-------- EXTRACTO DEL DOCUMENTO --------
Jorge Bergoglio ha puesto el dedo en la llega. Descartamos infinidad de cosas porque solo buscamos la utilidad. Materialismo fungible, tiempo líquido y no pensar. Es el paradigma del momento. Si algo no es útil, según los parámetros actuales, hay que enviarlo a la papelera. El Papa hablaba de esto a propósito de los ancianos. Yo añadiría también a los enfermos, a los pobres, a los colectivos que molestan al poder, a los pensadores incómodos para el sistema. Incluso, ¿por qué no?, a quienes se manifiestan críticos con la política del Sumo Pontífice. ¿No eres útil? Pues fuera. Claro está que la pregunta es quién decide qué es y qué no es útil y si debemos medir a los seres humanos por esa utilidad.
-------- MATERIAL ENTREGADO --------
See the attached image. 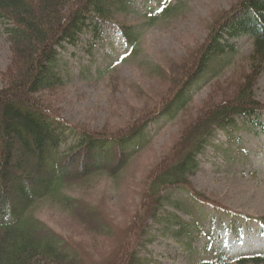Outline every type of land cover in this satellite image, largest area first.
Segmentation results:
<instances>
[{
	"label": "rangeland",
	"instance_id": "obj_1",
	"mask_svg": "<svg viewBox=\"0 0 264 264\" xmlns=\"http://www.w3.org/2000/svg\"><path fill=\"white\" fill-rule=\"evenodd\" d=\"M241 1L138 0L120 17L137 25L142 36L137 49L114 25H108L100 40L86 34L80 44L63 48L69 84L40 96L78 124L118 131L160 108L175 84V71ZM11 26V21H0V90L9 86L17 64ZM237 41L243 52L239 63L220 82L199 83L193 89L195 101L179 120L152 122L155 142L123 173L101 171L68 184L60 198L41 203L38 214L72 240L81 264L120 263L129 250L146 264H203L222 259L224 253L232 264H245L242 257L264 252L263 222L225 210L264 216V116L259 122L243 117L238 127L217 128L199 155L201 165L191 179L208 198L222 202V208L199 201L185 189L170 188L159 207L162 219L156 217L157 201L150 202L149 196L187 126L215 95L216 85L250 70L256 39L246 35ZM256 96L264 102V73ZM90 211L96 213L94 219L86 213ZM176 214L192 225L185 233H180L182 224L171 221Z\"/></svg>",
	"mask_w": 264,
	"mask_h": 264
},
{
	"label": "trees",
	"instance_id": "obj_2",
	"mask_svg": "<svg viewBox=\"0 0 264 264\" xmlns=\"http://www.w3.org/2000/svg\"><path fill=\"white\" fill-rule=\"evenodd\" d=\"M137 2L0 0V21H11L17 52L12 80L0 90V264H81L83 258L72 240L38 214L41 203L49 197L60 198L68 184L101 171L123 173L155 142L152 122L179 120L195 101L193 89L199 83L226 78L243 54L237 38L249 35L256 39L250 70L235 72L228 83L216 85L215 95L203 114L187 126L149 192L150 202L158 204L157 218L170 188L185 189L199 201L223 207L196 188L191 175L199 169V155L217 128L238 127L243 117L259 122L264 116V102L256 96L257 81L264 73V0H242L228 11L206 43L175 71V84L160 108L118 131L78 124L40 96L69 84L62 65L63 48L80 44L86 34L100 40L106 37L108 25H114L137 49L142 38L137 25L120 18ZM225 208L264 224V216ZM86 213L91 219L96 216L93 211ZM176 217L171 221L182 224L180 233H185L191 223L180 214ZM128 253V258L111 264H146L144 257ZM241 260L263 264L264 252ZM203 264H232V259L224 253L222 259Z\"/></svg>",
	"mask_w": 264,
	"mask_h": 264
}]
</instances>
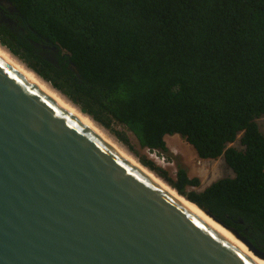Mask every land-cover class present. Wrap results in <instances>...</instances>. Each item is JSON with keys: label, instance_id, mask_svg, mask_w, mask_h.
<instances>
[{"label": "trees", "instance_id": "obj_1", "mask_svg": "<svg viewBox=\"0 0 264 264\" xmlns=\"http://www.w3.org/2000/svg\"><path fill=\"white\" fill-rule=\"evenodd\" d=\"M10 1L24 31L0 25L2 46L264 252V0ZM169 136L234 177L201 189L184 165H158L149 151L176 159Z\"/></svg>", "mask_w": 264, "mask_h": 264}, {"label": "water", "instance_id": "obj_2", "mask_svg": "<svg viewBox=\"0 0 264 264\" xmlns=\"http://www.w3.org/2000/svg\"><path fill=\"white\" fill-rule=\"evenodd\" d=\"M134 158L0 48V264H263Z\"/></svg>", "mask_w": 264, "mask_h": 264}, {"label": "rangeland", "instance_id": "obj_3", "mask_svg": "<svg viewBox=\"0 0 264 264\" xmlns=\"http://www.w3.org/2000/svg\"><path fill=\"white\" fill-rule=\"evenodd\" d=\"M259 124H260L261 130L264 132V118L260 119ZM114 139L117 140L116 138ZM170 143H172L171 139L168 140L169 145ZM177 145L180 151H178L177 153H173L174 154L173 158L176 157L174 161L170 162V160H168L169 157L163 154H160V156L165 157L166 159L165 164H161L157 162L155 159H152V158L150 159L154 160V162H156L158 165L164 168L170 169L174 174L177 171L178 164L184 165L187 168L189 175L191 177L200 178L202 182L201 189H205L206 187L210 186L211 184L221 179L234 177L233 171L228 167L224 158H221L215 161H212V160L200 161L197 159L195 155L196 151L193 147L189 146L187 143H185L181 139H178ZM232 146L238 147L241 149V146L239 145V143H235ZM126 150L128 151L127 148Z\"/></svg>", "mask_w": 264, "mask_h": 264}, {"label": "bare ground", "instance_id": "obj_4", "mask_svg": "<svg viewBox=\"0 0 264 264\" xmlns=\"http://www.w3.org/2000/svg\"><path fill=\"white\" fill-rule=\"evenodd\" d=\"M0 48L5 51L10 57H12L17 63H19L22 67H24L26 70H28L29 72H31L40 82H42L45 86H47L51 91H53L55 94H57L60 98H62L63 100H65L67 103H69L73 108H75L80 114H82L87 120H89L94 126H96L101 132H103L108 138H110L115 144H117L121 149H123L126 153H128L132 158H134V156H132L130 154V152H128L126 150V148L119 142H117V140H115L110 134H108V132L102 128L101 126H99L98 124H96L93 120H91V118L89 116H87L86 114H83L80 109L75 106L72 102H70L66 97H64L63 95H61L60 93H58L56 90H54L52 88V86L48 83H46L44 80H42L40 77H38L33 71H31L28 67H26L22 62H20L17 58H15L8 50H6V48L2 47L0 45ZM137 162H139L136 158H134ZM140 163V162H139ZM141 164V163H140ZM142 165V164H141ZM143 166V165H142ZM145 167V166H143ZM146 168V167H145ZM148 171H150L148 168H146ZM154 176H156L152 171H150ZM157 177V176H156ZM159 180H161L159 177H157ZM162 181V180H161ZM165 185H167L164 181H162ZM168 186V185H167ZM170 189L173 190V188H171L170 186H168ZM175 193H177L175 190H173ZM179 195V194H178ZM180 196V195H179ZM181 198H183L182 196H180ZM186 202H188L192 207H194L197 211H199L203 216H205L208 220H210L214 225H216L219 229H221L225 234H227L230 238H232L236 243H238L241 247H243L246 251H248V249L244 246V244L238 242L231 234L229 231H226L222 226H220L219 224H217L213 219H211L209 216H207L200 208H198L197 206H195L194 204H192L191 202H189L188 200H186L185 198H183ZM251 255H253L250 251H248ZM255 258H257L260 262H262L264 264V260L260 259L258 257H256L255 255H253Z\"/></svg>", "mask_w": 264, "mask_h": 264}, {"label": "flooded vegetation", "instance_id": "obj_5", "mask_svg": "<svg viewBox=\"0 0 264 264\" xmlns=\"http://www.w3.org/2000/svg\"><path fill=\"white\" fill-rule=\"evenodd\" d=\"M16 8L13 3L12 4H8V3H0V25H6L9 28H14V27H18L21 31H24V28H22L20 26L19 20L17 18V16L19 15V11L17 9L16 12H11L10 8ZM6 19H11L14 22L12 24L6 22ZM45 48H50V47H45Z\"/></svg>", "mask_w": 264, "mask_h": 264}, {"label": "crops", "instance_id": "obj_6", "mask_svg": "<svg viewBox=\"0 0 264 264\" xmlns=\"http://www.w3.org/2000/svg\"><path fill=\"white\" fill-rule=\"evenodd\" d=\"M171 139L172 140V143H170V145L168 144V140ZM178 139H181L182 141H184L182 138L178 137V136H169L166 138V143H167V146L170 150V153L172 155H174L173 153H177L178 151H180L179 147H178ZM185 143H187L186 141H184ZM188 144V143H187ZM189 145V144H188ZM190 146V145H189ZM192 147V146H191ZM196 157L198 160H200V158L198 157V155L195 153ZM200 161H203V160H200Z\"/></svg>", "mask_w": 264, "mask_h": 264}, {"label": "built area", "instance_id": "obj_7", "mask_svg": "<svg viewBox=\"0 0 264 264\" xmlns=\"http://www.w3.org/2000/svg\"><path fill=\"white\" fill-rule=\"evenodd\" d=\"M148 155L150 156V158L155 159L157 162L161 163V164H165L166 159L164 156H160V153L157 151H153V152H148Z\"/></svg>", "mask_w": 264, "mask_h": 264}]
</instances>
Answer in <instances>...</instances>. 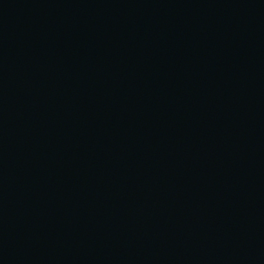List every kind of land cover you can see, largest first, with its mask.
<instances>
[{
	"label": "water",
	"instance_id": "water-1",
	"mask_svg": "<svg viewBox=\"0 0 264 264\" xmlns=\"http://www.w3.org/2000/svg\"><path fill=\"white\" fill-rule=\"evenodd\" d=\"M0 264H264V0H0Z\"/></svg>",
	"mask_w": 264,
	"mask_h": 264
}]
</instances>
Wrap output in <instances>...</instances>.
--------
--- LA CONSIGNA ---
Según el extracto, ¿a propósito de quiénes hablaba el Papa cuando se refirió a descartar lo que no es útil?

--- RESPUESTA ESCRITA ---
A propósito de los ancianos.